▶ _EXERCISE_
Pick out and copy each row below that contains the string "IMPRINT". Case counts.

▶ _RECORDS FOR THE EXERCISE_
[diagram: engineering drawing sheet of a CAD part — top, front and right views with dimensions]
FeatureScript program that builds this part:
* * *
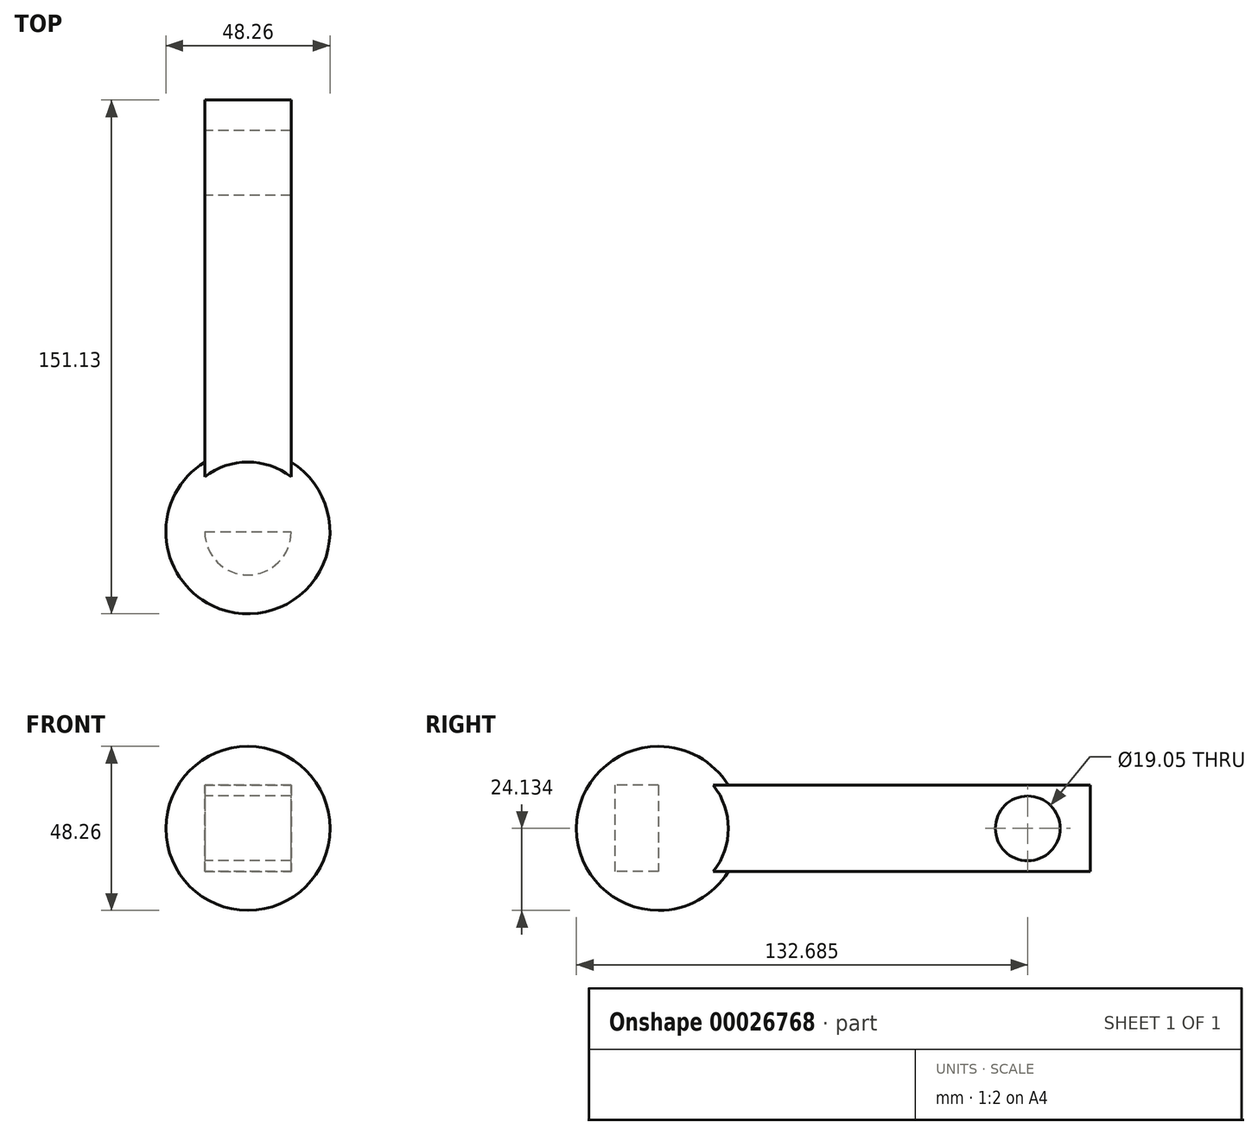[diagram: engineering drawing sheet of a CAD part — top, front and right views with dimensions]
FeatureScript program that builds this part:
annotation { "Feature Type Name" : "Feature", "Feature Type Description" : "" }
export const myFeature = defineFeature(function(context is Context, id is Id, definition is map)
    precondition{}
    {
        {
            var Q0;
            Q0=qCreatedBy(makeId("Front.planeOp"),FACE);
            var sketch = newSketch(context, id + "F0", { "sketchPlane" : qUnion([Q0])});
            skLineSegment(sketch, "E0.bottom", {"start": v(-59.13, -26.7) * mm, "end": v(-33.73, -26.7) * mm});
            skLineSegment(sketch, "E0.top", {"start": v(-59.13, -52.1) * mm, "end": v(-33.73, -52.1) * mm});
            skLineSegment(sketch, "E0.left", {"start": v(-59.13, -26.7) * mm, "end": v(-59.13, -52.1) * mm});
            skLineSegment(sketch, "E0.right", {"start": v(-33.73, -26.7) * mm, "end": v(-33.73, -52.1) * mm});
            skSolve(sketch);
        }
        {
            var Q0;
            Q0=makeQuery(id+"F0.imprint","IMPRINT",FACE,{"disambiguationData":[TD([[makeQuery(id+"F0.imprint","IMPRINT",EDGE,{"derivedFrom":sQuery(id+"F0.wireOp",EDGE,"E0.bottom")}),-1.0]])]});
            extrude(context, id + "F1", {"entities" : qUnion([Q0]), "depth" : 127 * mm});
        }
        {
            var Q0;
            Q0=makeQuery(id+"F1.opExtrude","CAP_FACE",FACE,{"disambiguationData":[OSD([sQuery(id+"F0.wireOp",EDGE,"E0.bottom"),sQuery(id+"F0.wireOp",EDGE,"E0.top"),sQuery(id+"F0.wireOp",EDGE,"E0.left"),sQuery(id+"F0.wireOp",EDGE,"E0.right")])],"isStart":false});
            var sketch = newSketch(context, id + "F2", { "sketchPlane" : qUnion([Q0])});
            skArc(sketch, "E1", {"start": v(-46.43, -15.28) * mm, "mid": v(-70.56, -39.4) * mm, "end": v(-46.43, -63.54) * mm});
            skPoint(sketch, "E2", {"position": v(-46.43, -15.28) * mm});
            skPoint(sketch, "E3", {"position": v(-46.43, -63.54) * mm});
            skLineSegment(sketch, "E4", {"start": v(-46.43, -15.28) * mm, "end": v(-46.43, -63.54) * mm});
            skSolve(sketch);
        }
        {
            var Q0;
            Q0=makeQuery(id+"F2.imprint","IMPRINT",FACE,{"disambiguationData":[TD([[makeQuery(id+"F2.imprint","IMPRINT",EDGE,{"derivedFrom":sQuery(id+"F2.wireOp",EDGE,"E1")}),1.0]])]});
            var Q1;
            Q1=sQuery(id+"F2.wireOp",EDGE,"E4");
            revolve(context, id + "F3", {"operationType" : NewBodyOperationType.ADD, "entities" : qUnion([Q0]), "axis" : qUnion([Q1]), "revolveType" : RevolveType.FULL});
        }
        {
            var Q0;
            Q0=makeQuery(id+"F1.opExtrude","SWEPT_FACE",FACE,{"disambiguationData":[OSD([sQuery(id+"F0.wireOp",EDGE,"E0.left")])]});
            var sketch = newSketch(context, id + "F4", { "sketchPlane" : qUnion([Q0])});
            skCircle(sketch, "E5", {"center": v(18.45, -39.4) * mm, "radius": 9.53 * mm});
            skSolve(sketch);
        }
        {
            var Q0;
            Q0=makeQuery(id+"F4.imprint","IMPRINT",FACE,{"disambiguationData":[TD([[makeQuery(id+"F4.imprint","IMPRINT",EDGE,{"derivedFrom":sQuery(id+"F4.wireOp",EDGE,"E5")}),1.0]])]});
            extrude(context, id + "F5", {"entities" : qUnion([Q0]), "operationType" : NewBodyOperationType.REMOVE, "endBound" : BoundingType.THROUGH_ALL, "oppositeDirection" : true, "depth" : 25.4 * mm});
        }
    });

▶ _FULL OUTPUT_
            Q0=makeQuery(id+"F0.imprint","IMPRINT",FACE,{"disambiguationData":[TD([[makeQuery(id+"F0.imprint","IMPRINT",EDGE,{"derivedFrom":sQuery(id+"F0.wireOp",EDGE,"E0.bottom")}),-1.0]])]});
            Q0=makeQuery(id+"F2.imprint","IMPRINT",FACE,{"disambiguationData":[TD([[makeQuery(id+"F2.imprint","IMPRINT",EDGE,{"derivedFrom":sQuery(id+"F2.wireOp",EDGE,"E1")}),1.0]])]});
            Q0=makeQuery(id+"F4.imprint","IMPRINT",FACE,{"disambiguationData":[TD([[makeQuery(id+"F4.imprint","IMPRINT",EDGE,{"derivedFrom":sQuery(id+"F4.wireOp",EDGE,"E5")}),1.0]])]});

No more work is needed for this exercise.